Estádio Vail Chaves
- Interactive map of Estádio Vail Chaves
- Full name: Estádio Vail Chaves
- Former names: Estádio Romildo Vitor Gomes Ferreira Estádio Papa João Paulo II Estádio Wilson Fernandes de Barros Estádio Vail Chaves
- Location: Mogi Mirim, São Paulo Brazil
- Owner: Mogi Mirim Esporte Clube
- Capacity: 19,900
- Surface: Natural grass
- Field size: 105 by 68 metres (114.8 yd × 74.4 yd)

Construction
- Built: 1991
- Opened: July 7, 1991

Tenant
- Mogi Mirim Esporte Clube

= Estádio Vail Chaves =

Estádio Vail Chaves, is a multi-purpose stadium in Mogi-Mirim, São Paulo, Brazil. It is currently used mostly for football matches. The stadium has a capacity of 19,900 people.

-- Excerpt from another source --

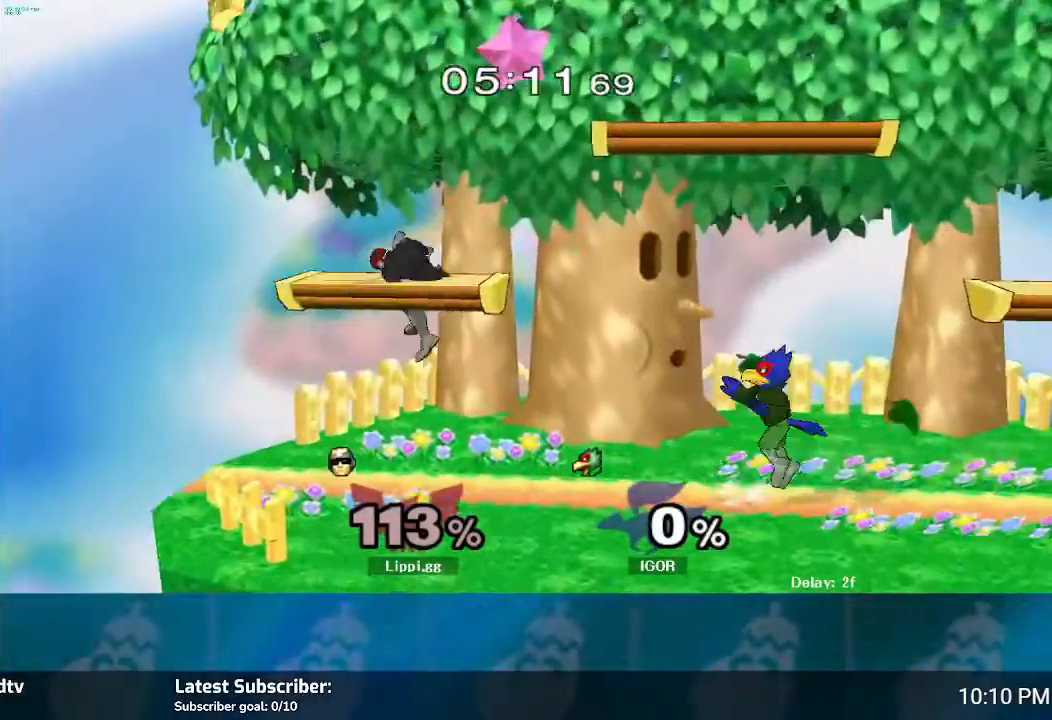
{"buttons": ["R1"], "left_stick": "center", "right_stick": "center", "events": [[167, "left_stick", "center"], [267, "R1", "down"], [267, "left_stick", "left"], [434, "left_stick", "center"]]}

Estádio Vail chaves is owned by Mogi Mirim Esporte Clube.

==History==
In 1991, the works on the stadium were completed. It was named Estádio Wilson Fernandes de Barros, after a Mogi Mirim Esporte Clube's president, and city's mayor. The inaugural match was played on July 7 of that year, when Mogi Mirim beat Palmeiras 4–2. The first goal of the stadium was scored by Mogi Mirim's Demetrius.